Blogs About Reading
Shanahan on Literacy
Literacy expert Timothy Shanahan shares best practices for teaching reading and writing. Dr. Shanahan is an internationally recognized professor of urban education and reading researcher who has extensive experience with children in inner-city schools and children with special needs. All posts are reprinted with permission from Shanahan on Literacy.
Informational Text and Young Children
So the woman who runs my local children’s book store told me that more and more parents of young children are asking for “nonfiction beginning readers” because “that’s what Common Core wants.” Really? In kindergarten and first grade? Aren’t beginning readers supposed to develop their decoding and word recognition by reading simple stories (the ones populated by talking pigs).
I’ve seen “easy” nonfiction books that are full of difficult multisyllable words and proper names. The publishers have made the books (supposedly) appropriate for beginning readers by reducing the number of words in the sentences (until the point they are almost incomprehensible), putting fewer words on a page and enlarging the font. The result is a dumbing-down of the content.
I agree that teachers should be reading more nonfiction to young children but is the interpretation that Common Core wants young readers to be reading more nonfiction on their own correct?
The short answer is that Common Core says nothing about kids’ personal choices and how they spend their out-of-school time. The standards do set educational goals — that is, they establish what it is that schools need to ensure students know and can do. These standards require that kids have the skills to read informational text effectively (which are somewhat different than the skills needed to read literary text).
I assume the anecdote reveals a parent who wants to help her child do well at school. What a great parent. She might not understand, very clearly, what the standards require — the standards also require that students learn how to read literature effectively, too — but she recognizes that schools need help and isn’t going to leave her kid’s success to chance. Good for her.
I have no doubt that the practice will help. But, let’s remember there are more reasons for reading than just to do better in school. I’m pleased about this parent, but I might be even more excited if she had said, “I want some nonfiction texts for my child because he’s interested in spiders.”

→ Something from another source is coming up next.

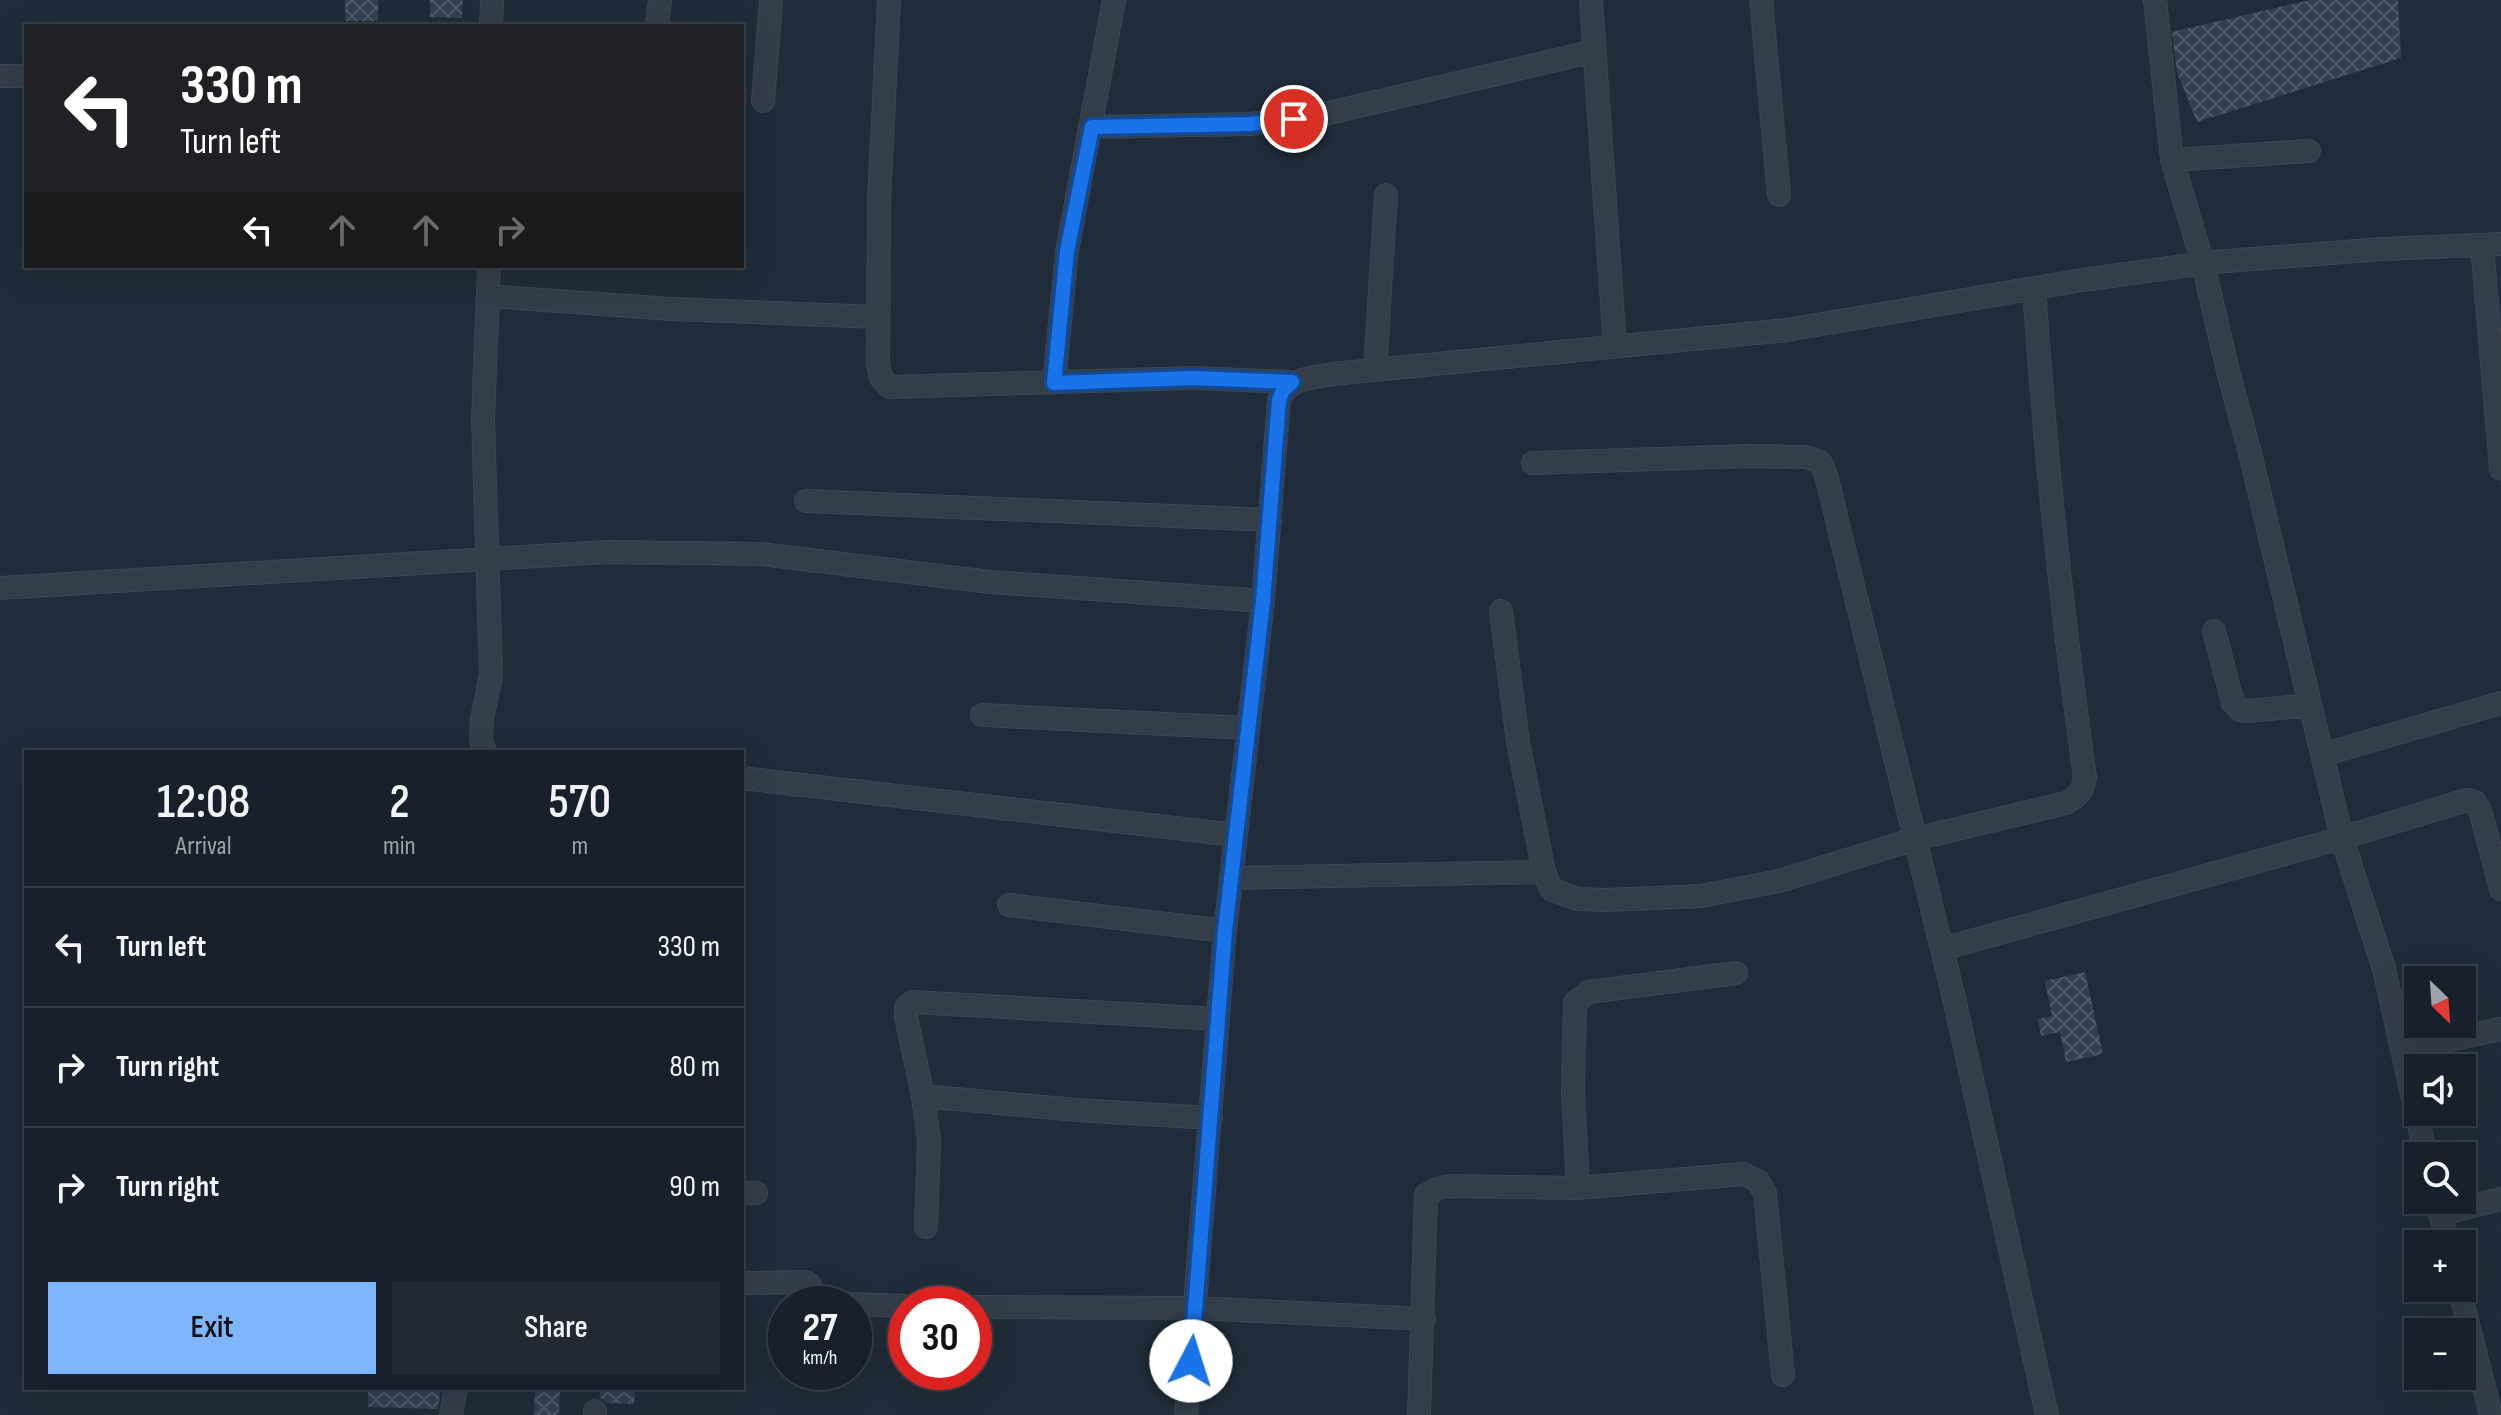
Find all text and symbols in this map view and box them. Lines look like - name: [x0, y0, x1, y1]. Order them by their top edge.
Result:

Your letter expresses concern that Common Core is transforming home reading practices. There are other observers who fear that it is imposing reading experiences that are not “developmentally appropriate” for young children (your letter might have been prompted by that, too).

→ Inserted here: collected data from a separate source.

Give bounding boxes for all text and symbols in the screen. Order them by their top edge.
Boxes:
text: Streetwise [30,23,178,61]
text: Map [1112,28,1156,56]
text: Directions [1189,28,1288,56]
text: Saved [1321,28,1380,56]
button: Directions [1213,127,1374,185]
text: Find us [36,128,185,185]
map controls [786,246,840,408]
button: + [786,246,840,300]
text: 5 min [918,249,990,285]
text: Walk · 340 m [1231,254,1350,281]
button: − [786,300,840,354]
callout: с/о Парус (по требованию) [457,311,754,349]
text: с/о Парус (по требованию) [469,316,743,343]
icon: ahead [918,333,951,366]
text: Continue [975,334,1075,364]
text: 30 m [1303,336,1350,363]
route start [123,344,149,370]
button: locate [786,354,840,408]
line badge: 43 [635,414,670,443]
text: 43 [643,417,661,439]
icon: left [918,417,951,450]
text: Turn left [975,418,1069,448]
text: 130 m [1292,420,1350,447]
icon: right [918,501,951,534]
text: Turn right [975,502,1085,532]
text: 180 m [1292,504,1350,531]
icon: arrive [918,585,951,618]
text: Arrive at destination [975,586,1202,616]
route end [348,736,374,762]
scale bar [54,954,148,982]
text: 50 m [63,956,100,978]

Those claims are Loony-tunes (with apologies to Elmer Fudd and Daffy Duck). It's great that the standards are encouraging young readers to take on informational texts. Nell Duke reported that first graders had the opportunity to read such texts at school only about 3.6 minutes per day (and she even included the bulletin boards) — that’s less than 11 hours per year!
This gap is even more important given the large percentage of youngsters (Correls, 2011), who are dying to read about snakes, horses, dinosaurs, rocket ships, skeletons, submarines, pirates, etc. (I get to see that these days with my grandkids and nephews, and I used to see it with the first-graders that I taught in my own classrooms).
What you say about beginning level texts is often true, sad to say. Too often the content is dumbed down … but that is no less true for stories. Let’s be honest, beginning reading texts have rarely merited praise for their literary quality (Dr. Seuss being one of the rare exceptions that proves the rule). The limits on children’s decoding skills definitely limits what can be put into the texts for young readers, but this is true for all texts, not just informational ones. Teachers rarely read nonfiction texts to kids, and they rarely make such texts available to children to read on their own.
However, these practices seem to be changing. Even the National Association of Educators of Young Children — a group focused heavily on the learning of preschool children (ages/grades not covered by CCSS) are encouraging the promotion of informational text even with younger kids.
Kids definitely can learn from talking pigs, but they can learn from pigs (and dinosaurs) that don't talk. In fact, many of them prefer it that way.